Vive le roi !
La bande-annonce ne déclenchait pas une envie particulière de se ruer sur la dernière production de SlashTV. On ne voyait pas très bien comment aller s’agencer à l’écran cet anachronisme potache qui mélangeait les perruques Louis XIV avec les baggy contemporains. Et bien – et il faut le reconnaître – on avait tout faux. Après les réussites de Mental, Chair tendre ou de Parlement , Slash TV affirme sa place prépondérante dans les séries françaises. Insolites, insolentes, pertinentes et surtout très impertinentes, ses productions valent plus que jamais le coup d’œil. Et notre curiosité est ici plus que récompensée.

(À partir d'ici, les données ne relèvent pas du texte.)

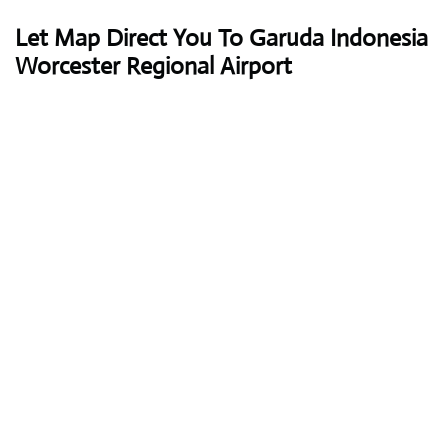
Let Map Direct You To Garuda Indonesia
Worcester Regional Airport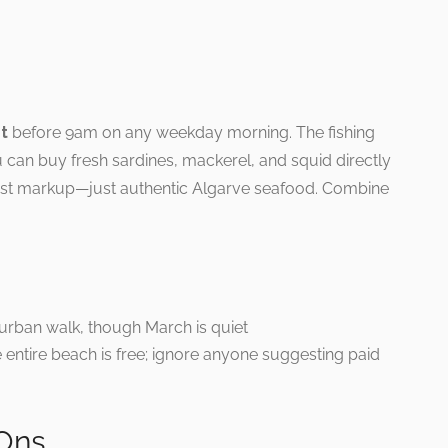
et
before 9am on any weekday morning. The fishing
can buy fresh sardines, mackerel, and squid directly
rist markup—just authentic Algarve seafood. Combine
 urban walk, though March is quiet
 entire beach is free; ignore anyone suggesting paid
Ons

Le roi est mort. Vive Louis 28. Une uchronie qui imagine que la révolution française a été tué dans l’œuf et que la monarchie existe aujourd’hui encore dans notre bel hexagone. Une monarchie en bout de course à de force de scandales et d’unions consanguines qui ont beaucoup altéré la noblesse du sang bleu. Au début de cette histoire, Baudouin, l’actuel roi, a le mauvais goût de mourir avec sa descendance dans un accident d’avion. Le régent – formidable Gilles Gaston-Dreyfus – cherche un héritier mais la plupart sont soit en prison, soit en fuite car poursuivis pour malversations. Ne reste dans cet arbre généalogique très dégarni que Cédric – excellent Nils Othenin-Girard – fruit des brèves amours du feu monarque avec une jeune femme d’origine maghrébine. C’est donc peu dire que Cédric désormais connu sous le nom de Louis 28 est froidement accueilli. Et pourtant, cet ado, totalement glandeur comme tous les jeunes de son âge, a la tyrannie et l’égocentrisme dans le sang. Donc tout pour réussir dans le métier. Mais la révolte gronde et la jeunesse du pays rêve de faire tomber le jeune souverain. Cette comédie ne s’arrête pas à son seul postulat de départ, par ailleurs très gouleyant. Elle est d’abord élégamment référencée et modernisée. Avec par exemple le duo de vipères queens (La Vipère et La Pompa, respectivement Brice Michelini et Sarah Stern, nos favori.te.s !!), héritières lointaines mais versions ultra contemporaines des chœurs antiques et des personnages de confidentes du théâtre classique. Bitchs for ever qui commentent et accidentent ici les événements avec talent inégalé pour la méchanceté gratuite.
Dix épisodes hilarants qui osent par ailleurs s’aventurer sur un terrain plus sociétal. Difficile de ne pas voir dans cette cour croupissante une variation à peine déformée de ces partis identitaires qui, de Zemmour à De Villiers, rêvent d’une France blanche, patriarcale et hétéro. Car si Louis 28 ambitionne comme premier décret d’abroger les maths, l‘homme de foi qui prétend lui servir de mentor veut signer la mort de l’IVG et du mariage gay. Louis 28 et sa révolution en devenir c’est celle de la liberté d’être soi-même face à cette résurgence de valeurs putrides. Ponctué par du Lully et du Rameau interprété à l’orgue Bontempi, ce pastiche savoureux, mécréant et fielleux des chroniques royales, écrit à quatre mains par Géraldine de Margerie et Maxime Donzel (tous deux présents au générique de la déjà enthousiasmante Toutouyoutou sur OCS), est une comédie mordante et politique, portée par un casting impeccable jusque dans le moindre de ses seconds rôles. Avec entre autres les formidables Nadia Roz (madame la mère du Roi), Maxence Tual (vu cette année dans Tout le monde aime Jeanne) et Axel Würsten dans le rôle de Flopi (ça ne s’invente pas). Devant une telle réussite, pour un peu, on en deviendrait presque monarchiste.